## JOB
Find the line with "[302,510,324,523] itp.. ->" in the entries below. Repeat it, every following line, and the line with "[257,819,331,832] informacyjna. ->", exactly and with nothing added.

## SUPPLIED DATA
= = = = =

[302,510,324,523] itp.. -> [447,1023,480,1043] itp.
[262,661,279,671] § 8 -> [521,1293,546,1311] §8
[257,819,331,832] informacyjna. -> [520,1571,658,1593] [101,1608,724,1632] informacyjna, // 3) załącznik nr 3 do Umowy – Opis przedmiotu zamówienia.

= = = = =

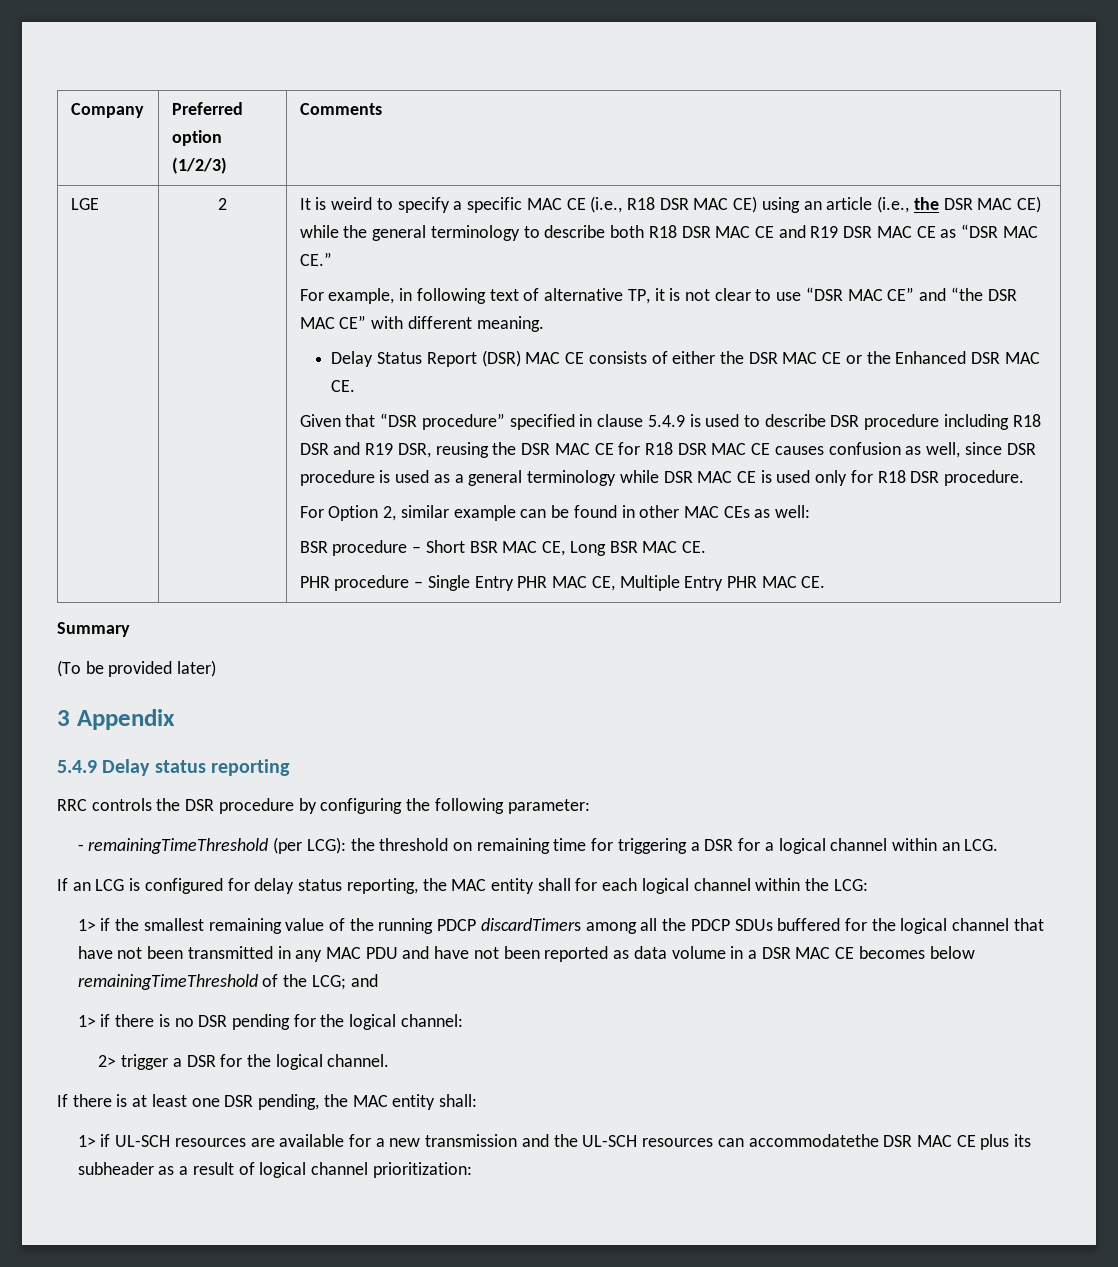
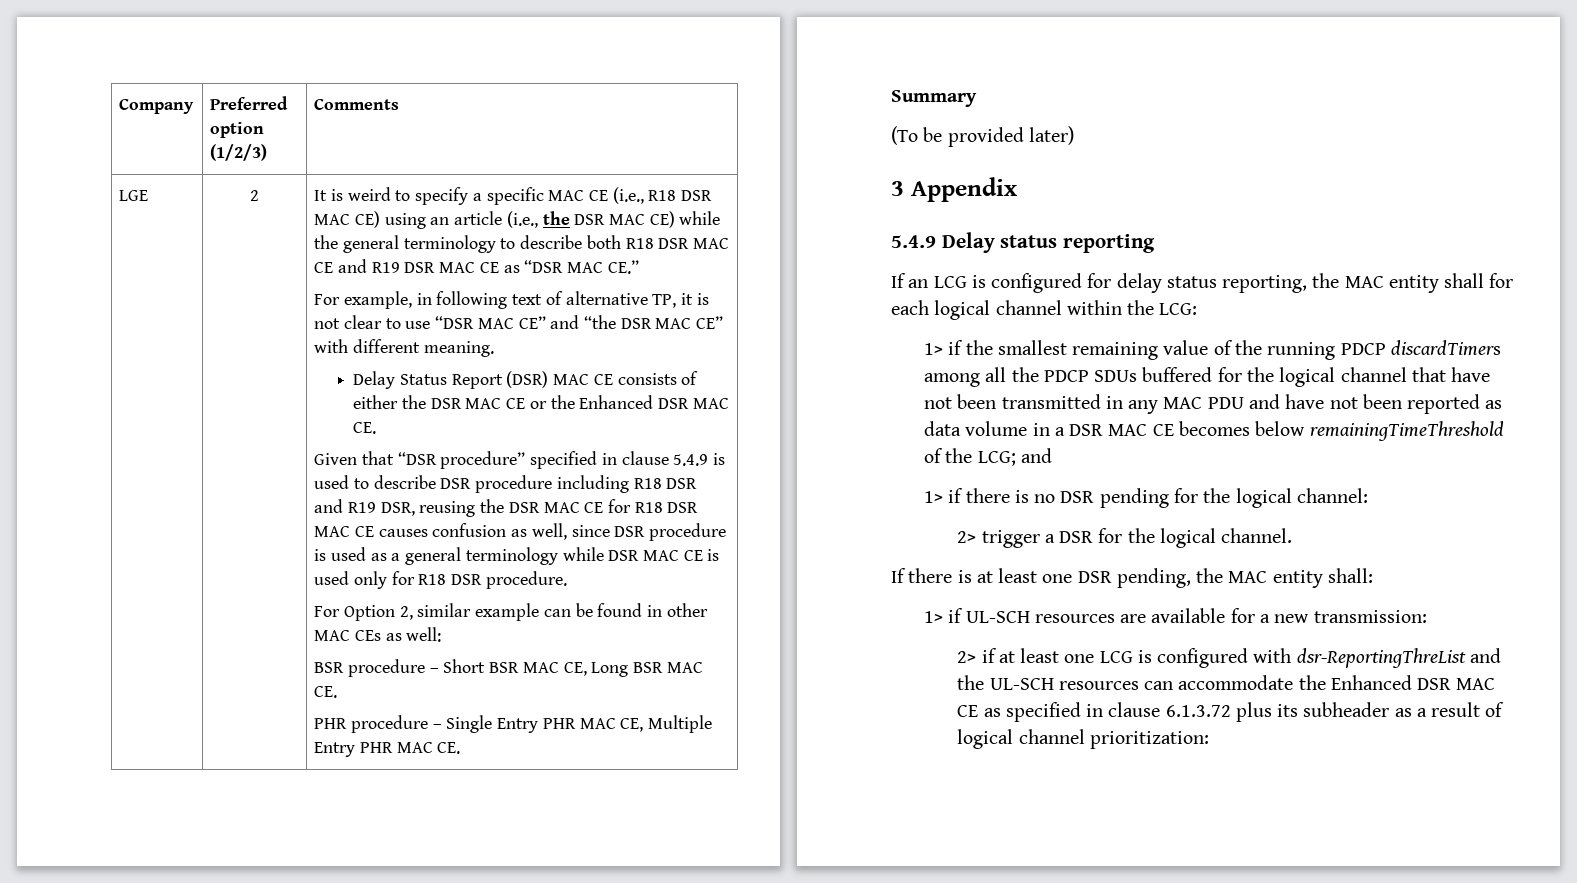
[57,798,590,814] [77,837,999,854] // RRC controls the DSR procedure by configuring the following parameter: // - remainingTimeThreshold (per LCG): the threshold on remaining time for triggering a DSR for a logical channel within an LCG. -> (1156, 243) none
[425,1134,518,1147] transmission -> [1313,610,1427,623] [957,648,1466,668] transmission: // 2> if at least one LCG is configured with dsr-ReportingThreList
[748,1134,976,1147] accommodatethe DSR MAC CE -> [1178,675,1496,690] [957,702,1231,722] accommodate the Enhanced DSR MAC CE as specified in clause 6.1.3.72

= = = = =

## REPLY TO THE EXERCISE
[302,510,324,523] itp.. -> [447,1023,480,1043] itp.
[262,661,279,671] § 8 -> [521,1293,546,1311] §8
[257,819,331,832] informacyjna. -> [520,1571,658,1593] [101,1608,724,1632] informacyjna, // 3) załącznik nr 3 do Umowy – Opis przedmiotu zamówienia.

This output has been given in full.